Self-Driving Safety and Systems

Summary: Who wouldn’t want to improve the transportation status quo? But we’re looking at self-driving car safety in the wrong way. Self-driving cars will also lead to an increase in systemic risk, shifting some gains in safety. Over the next decade or so, there will be more serious discussions on autonomous vehicle implementations. Based on the way these companies have framed early public discussions I worry that people will look at risk in unhelpful ways. 

A recent paper titled “Self-Driving Vehicles Against Human Drivers: Equal Safety Is Far From Enough” measures public perception in Korea and China. Since I’ve written about self-driving cars or autonomous vehicles (AVs) a few times I wanted to comment on it and ways to look at risk in a new system.

The paper outlines studies estimating how much safer AVs need to be for the public to accept them. The authors estimate that AVs need to be perceived as 4 to 5 times safer to match the trust and comfort people have with human-driven vehicles.

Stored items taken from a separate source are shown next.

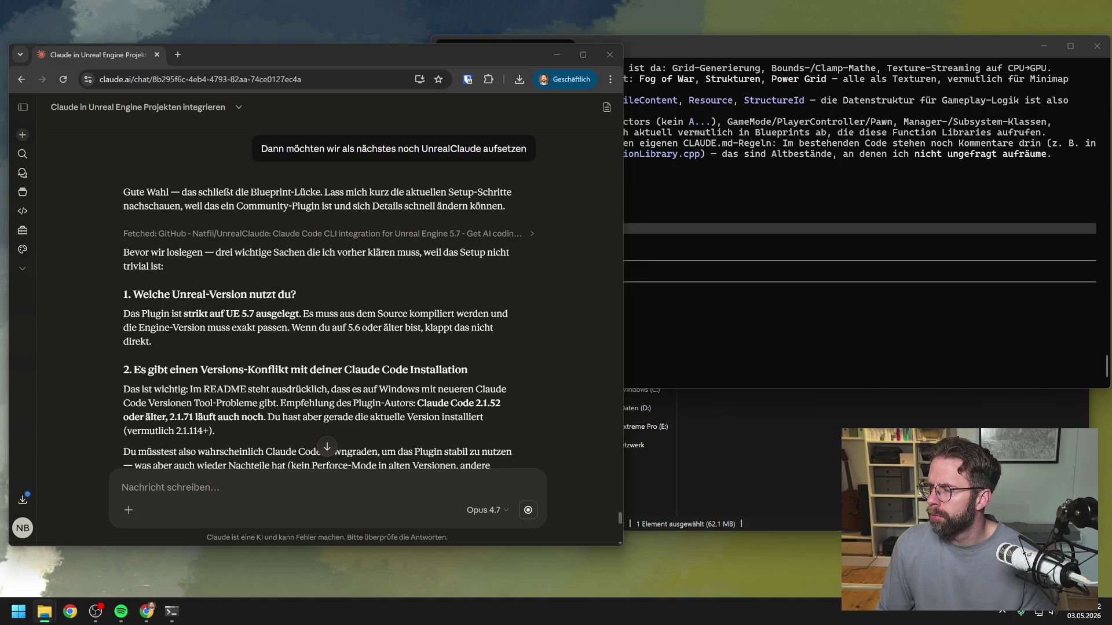
pyautogui.press('alt+Tab')
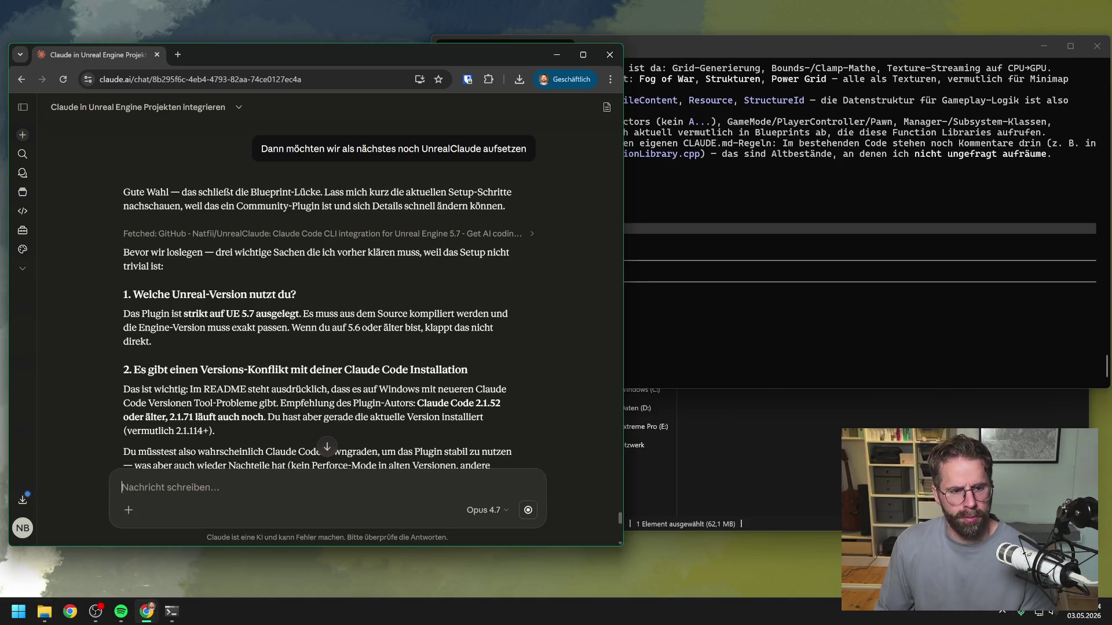
pyautogui.write('Ich nutze U')
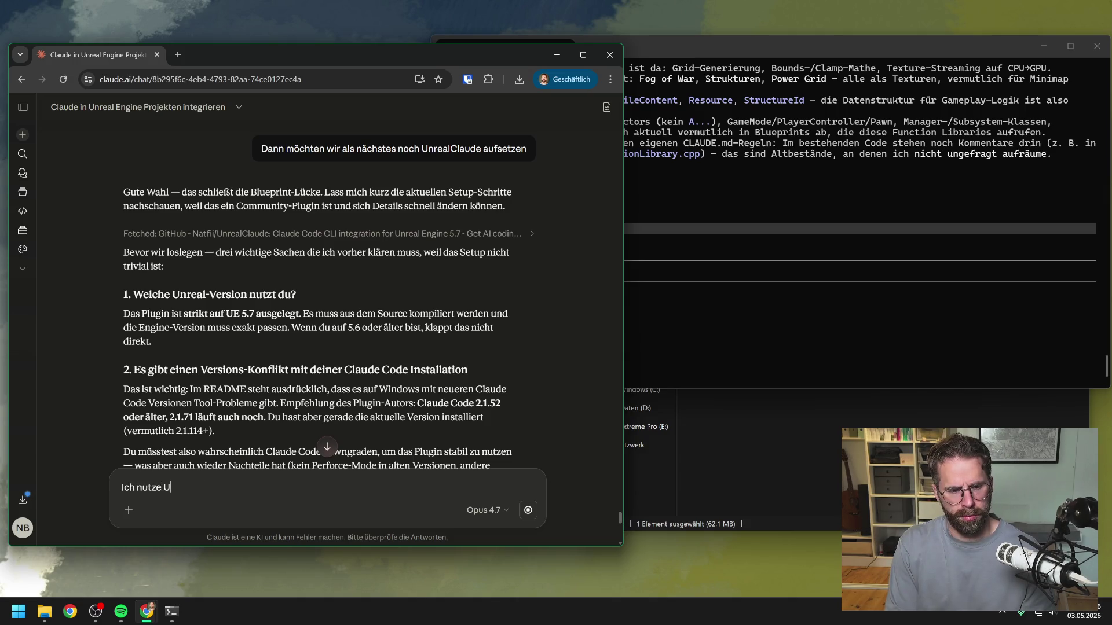
pyautogui.write('E5.7')
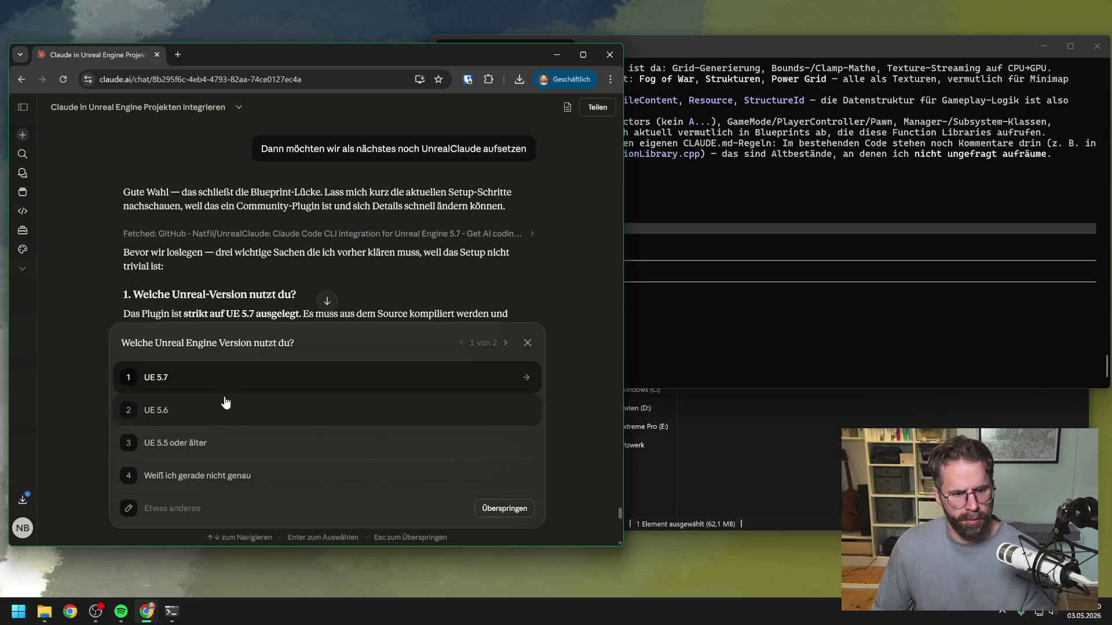
# Answer 'UE 5.7' and read through Claude's pros and cons of UnrealClaude
pyautogui.click(223, 387)
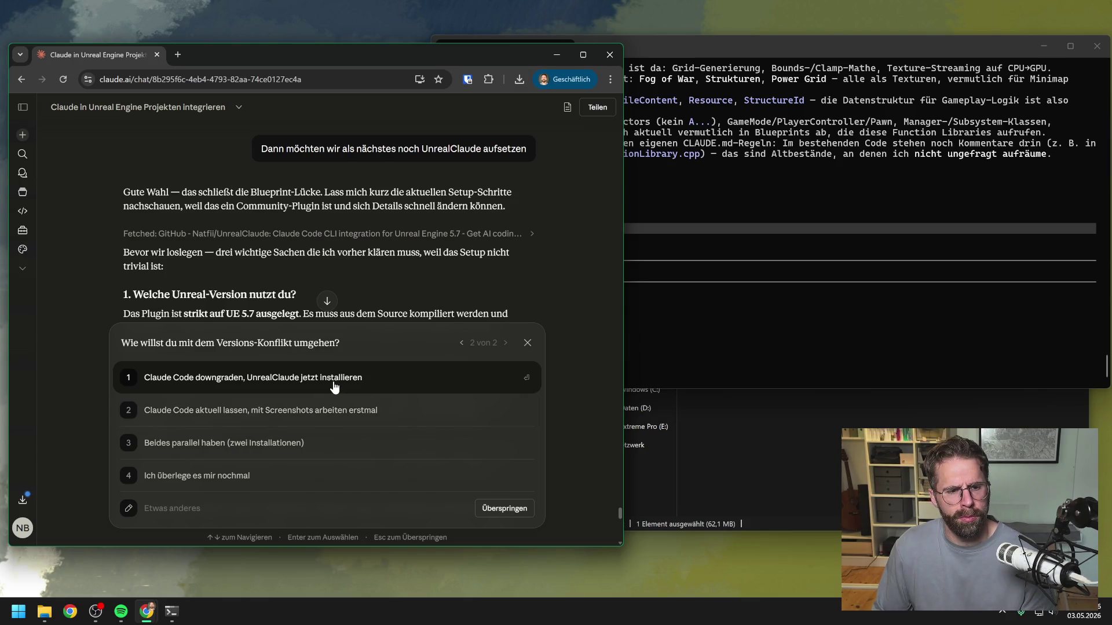
pyautogui.scroll(-1, 463, 244)
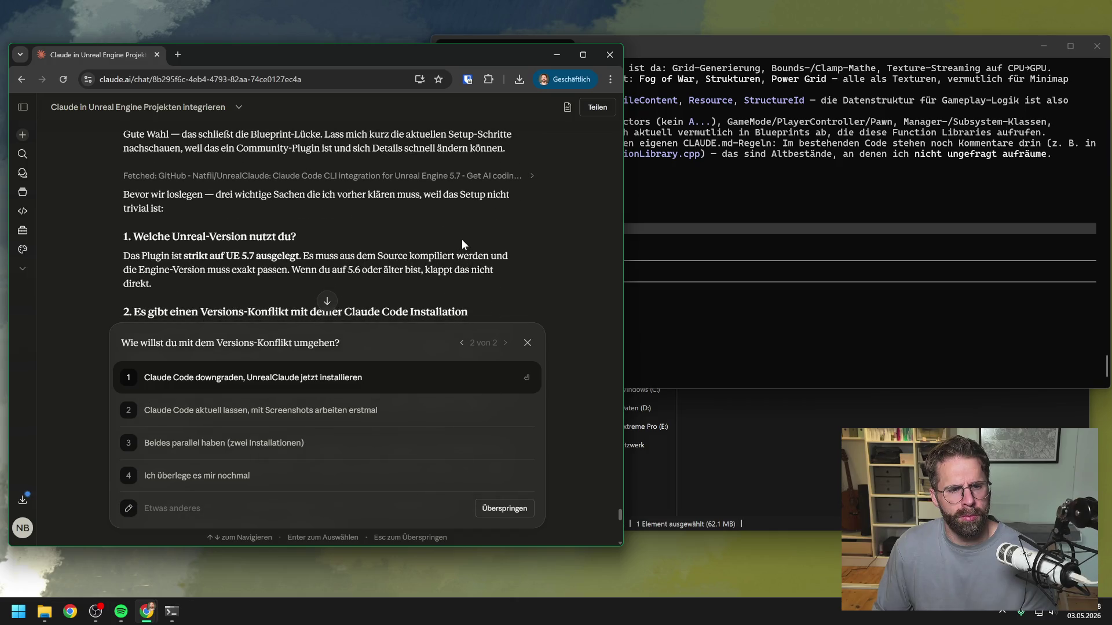
pyautogui.scroll(-1, 467, 230)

I’m going to go through a few parts of the paper and tell you why I think the findings aren’t relevant to the AV discussion (though they are interesting).

What Metrics Matter?

Optimization vs systemic risk. AVs bring up lots of ways to fall into this system trap, something I’ve written about before in Autonomous Vehicles and Scaling Risk. Think of the dangerous sides of human driving. Humans drive tired, under the influence, and see poorly in the dark. They speed to cut travel time and waste hours of their lives in cars. Why would anyone want to maintain the status quo?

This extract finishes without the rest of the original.